Tuesday, August 24, 2004

Sugar warning on fizzy drinks

No shit? check out this story in the Guardian, in which the yanks decide that coke might make you fat. No doubt this completely exhonerates McD's

Will find out this morning if our project has made it through the night alive. I recall suggesting a couple of months ago that I was fairly sure that the Main-con on the project had another company in mind for the facade and that, if I were more cynical, I would suggest that company is our joint venture partner. Well, I hate to say "I told me so" but... It further appears (although only circumstantial evidence exists for this) that the PQS and the client's local rep are involved as well. Seems they don't want foreigners on their turf. I expect that this has all been timed to be a fait accompli by the time the French get back from hols (they're starting to dribble back now) so the next few days should be key. I have been suggesting to my boss that he go to the French direct but he seems reticent. His call, I suppose, but I warned him from the start about my suspicions and he decided to play the "white man". Now they're going to fuck us for it.
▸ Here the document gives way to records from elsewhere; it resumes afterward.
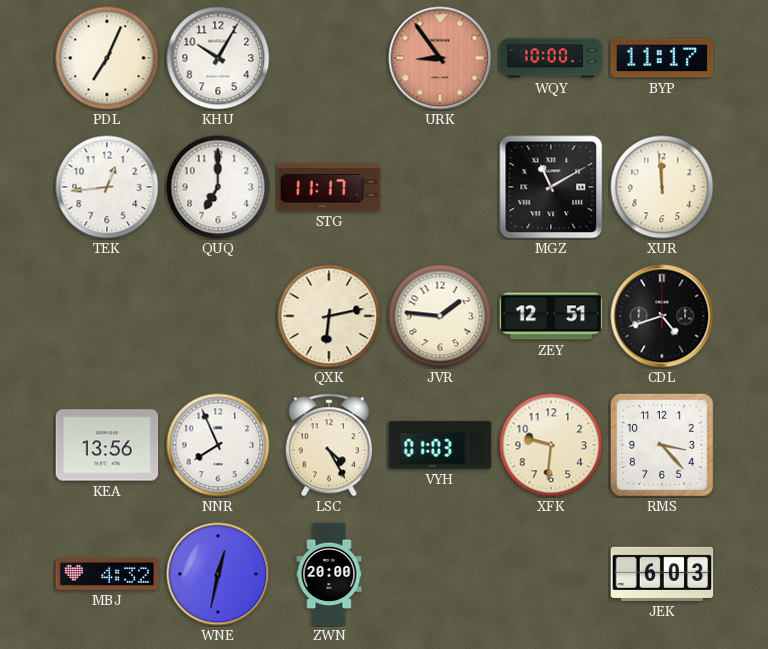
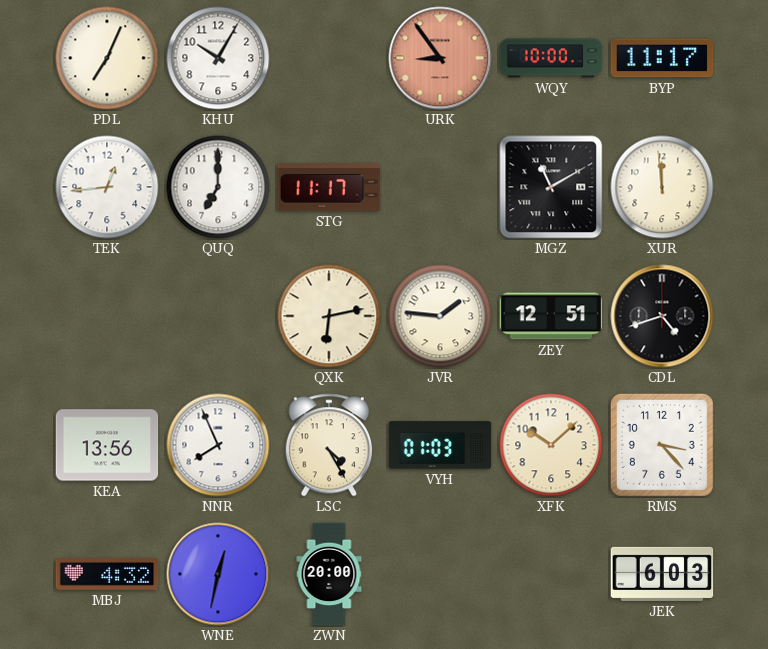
XFK: 9:31 -> 10:08
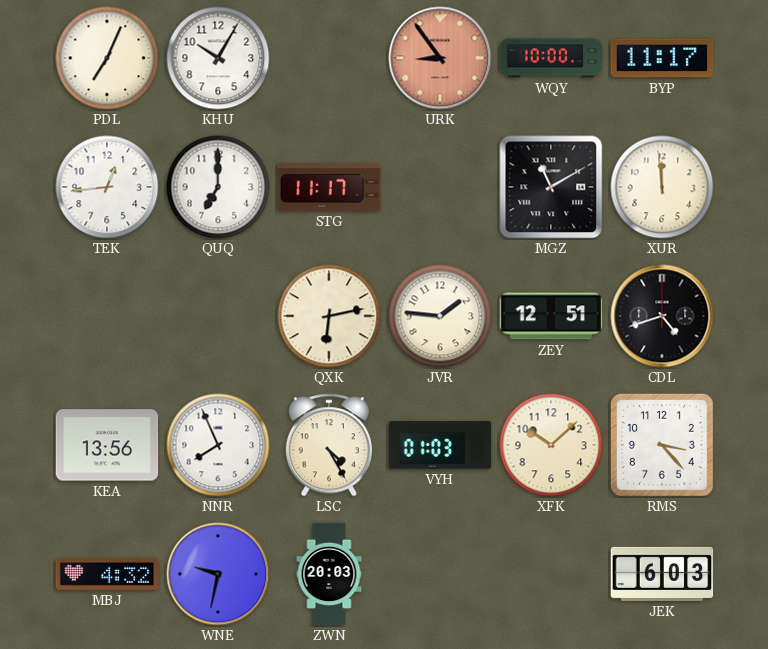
WNE: 12:32 -> 9:32
ZWN: 20:00 -> 20:03
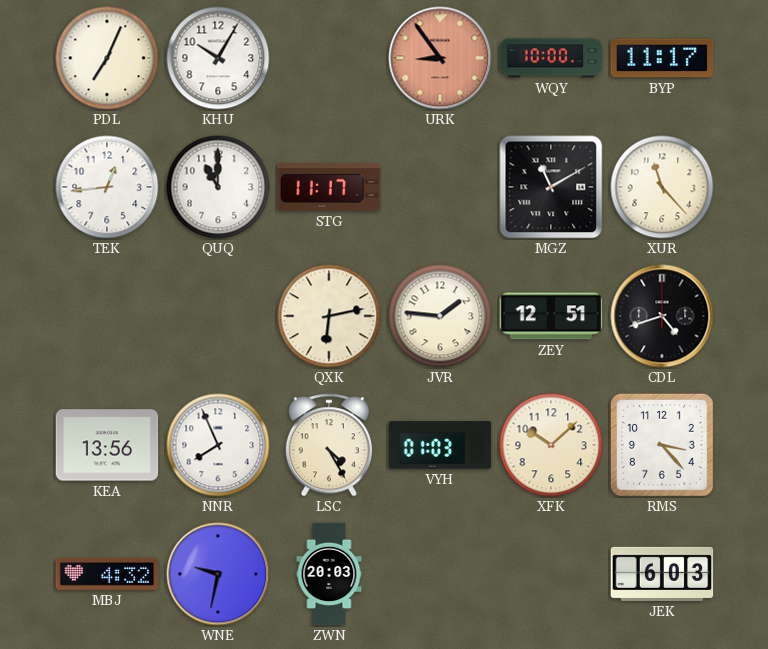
QUQ: 7:00 -> 11:00
XUR: 11:59 -> 11:23
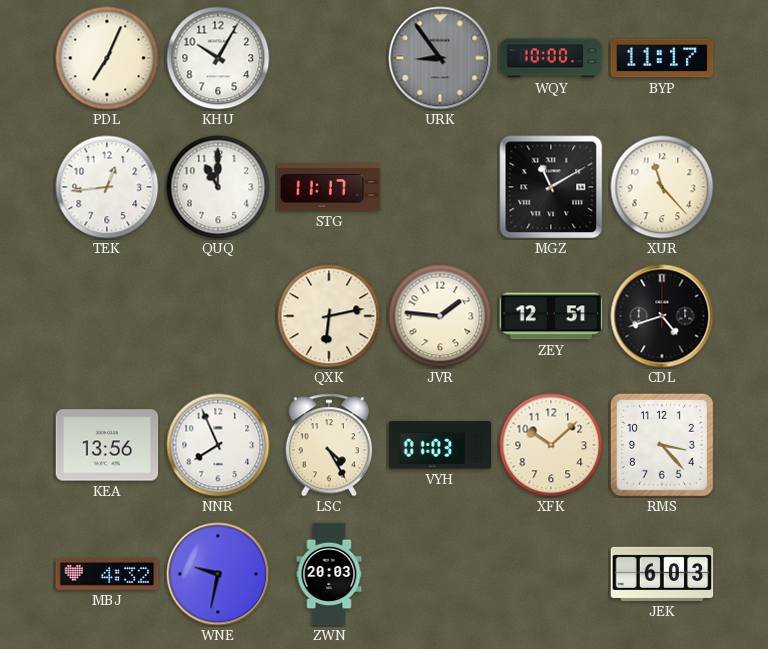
URK dial: salmon -> grey
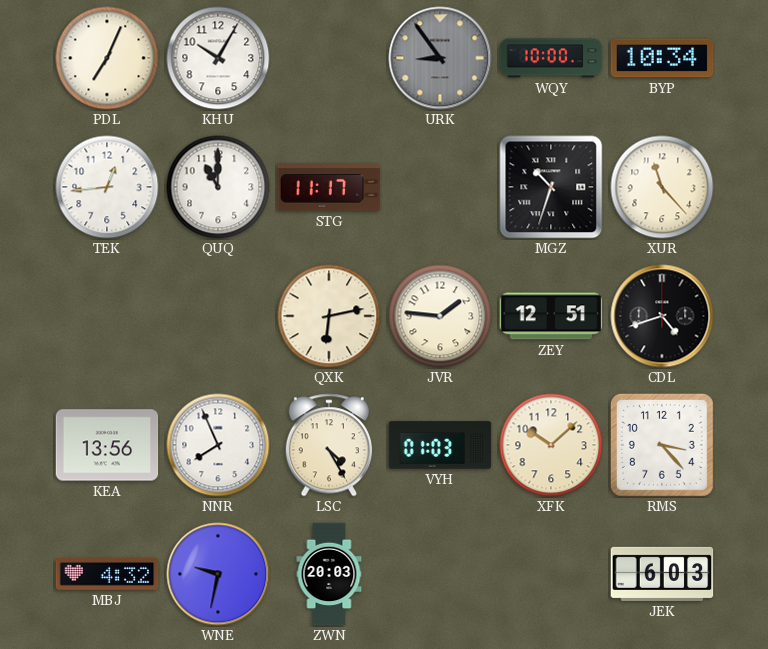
BYP: 11:17 -> 10:34
MGZ: 11:10 -> 10:33
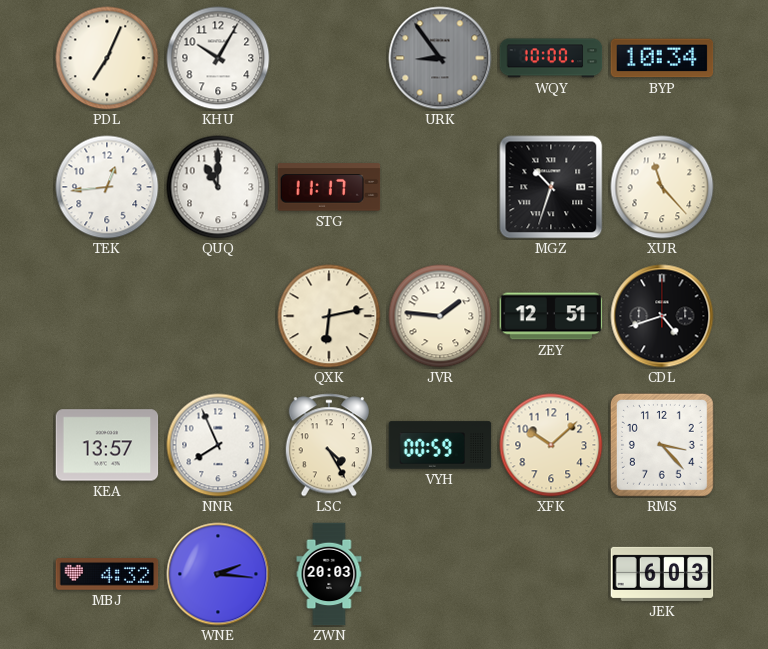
KEA: 13:56 -> 13:57
VYH: 01:03 -> 00:59
WNE: 9:32 -> 2:16
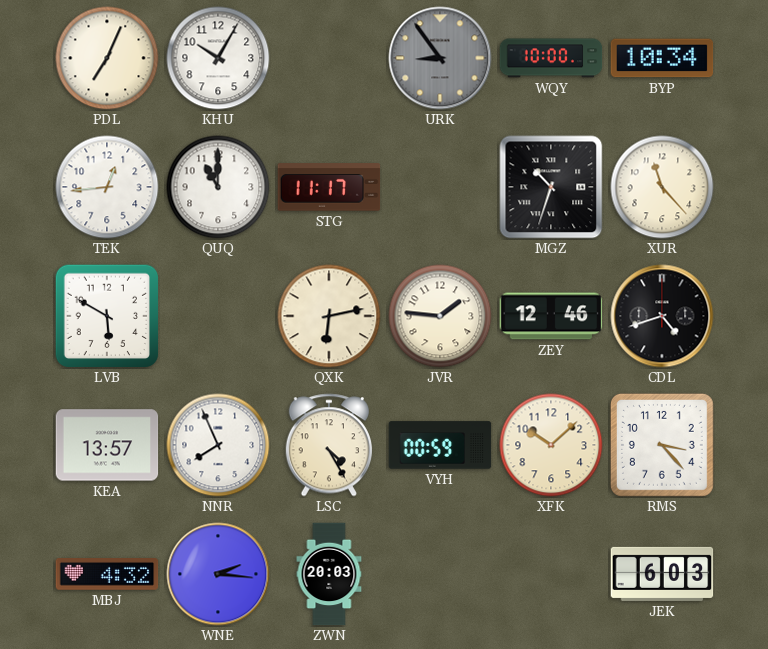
LVB: none -> 5:50
ZEY: 12:51 -> 12:46
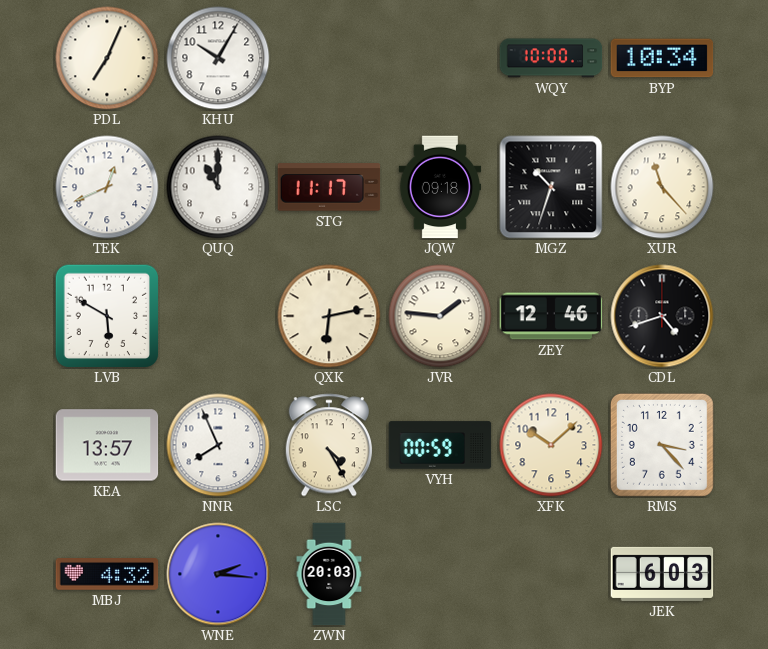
URK: 8:54 -> none
TEK: 12:44 -> 12:41
JQW: none -> 09:18
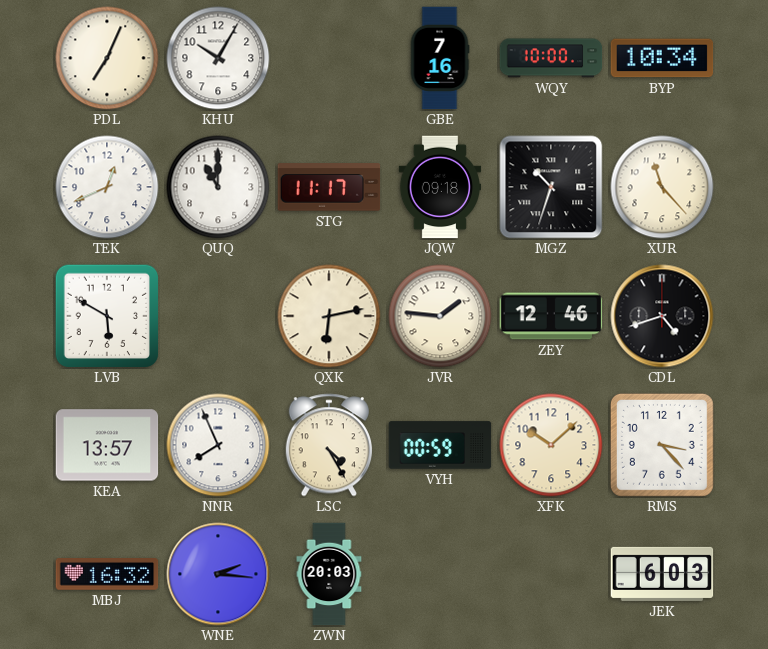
GBE: none -> 7:16
MBJ: 4:32 -> 16:32
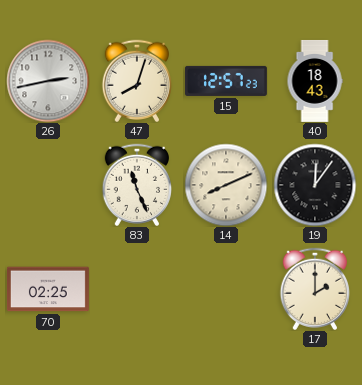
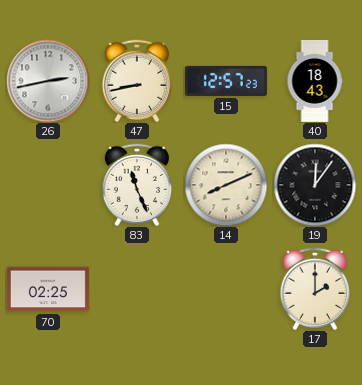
47: 8:03 -> 8:43
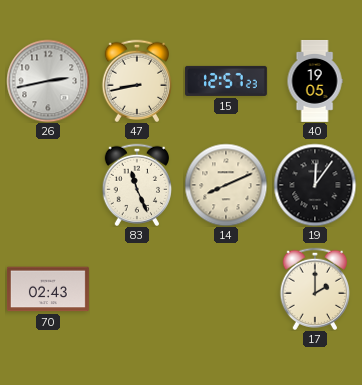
40: 18:43 -> 19:05
70: 02:25 -> 02:43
Back to shop fronts, I expect. Poo.

Frankly bigger news is that the Chinese are forcibly shutting down industry on the mainland because they don't have enough power. This is expected to further push up the price of aluminium (China produces about 20% of the world's supply at the moment) which, on top of an alreay 30 some % rise this year, may render my industry somewhat unviable in any case. You may see the first plastic unitised facades before long, or perhaps this will precipitate a leap forward in construction materials technology and we'll all be living in carbonfibre shells by the end of the decade. Top.

8.20, so I should go get ready for work.

Bomber out

Monday, August 23, 2004

Good luck mate

Dave leaves for Oz tomorrow, his heavy lifter plane is on standby and the local retail association Sydney has been warned of his impending arrival and has stocked up on fags and pies.

Mate, good luck and remember not to let too much blood flow to your head, I hear sleeping under the bar is a good cure for that particular Ozzie complaint. Oh, yes, and watch the whinging, they're a bit sensitive about that.

Dave also told me he is looking for a new laptop, Cnet recommend the following.

Best gaming laptopDell Inspiron XPS Extreme Edition Loaded with the fastest desktop Pentium 4 processors, a big 15.4-inch display, a rich-sounding subwoofer, and a screaming 128MB ATI Mobility Radeon 9700 graphics chip, the Inspiron XPS is built for gamers. Predictably, battery life isn't great, and at 11.5 pounds, it's too heavy to take on the road regularly. But if you're a gamer who's at peace with keeping a laptop on your desk, this is the one to get.

The same article covers the best of everything (from the CNet perspective of stuff available in the states) but "best laptop / PC for downloading prawn" doesn't seem to have made the cut.

Bomber out

Sunday, August 22, 2004

The shandy drinker is back in the saddle

Dave's notes regarding Bubble's and my relative drinking prowess notwithstanding (coz he's right) I do recall going home on Friday because that's when Dave left; not the other way round. Any possible contention that he then went out again or was in any significant way less drunk than me, while believable at first glance, don't stand up to close examination.

The Ruth Chris trip on Saturday sounds like I missed out, though. I've still never been there and am consrtantly advised by folks with waistlines I can only aspire to, that they represent the best steaks in town.

Onto important matters, though, and we've got a solution to the HK sevens ticket fiasco. Seems that DP was absolutely correct when he said that members of the HKRFU get guaranteed tickets. 500 HK$ to join and your first year subs (250/ year subsequently) and you will receive an order form for 2 tickets per member sometime in September. The form is here.

Otherwise you could book through an agent, but I expect the premium on the tickets will be higher. Any e\wanting acommodation at Chez Bomble next March. Get yer orders in now.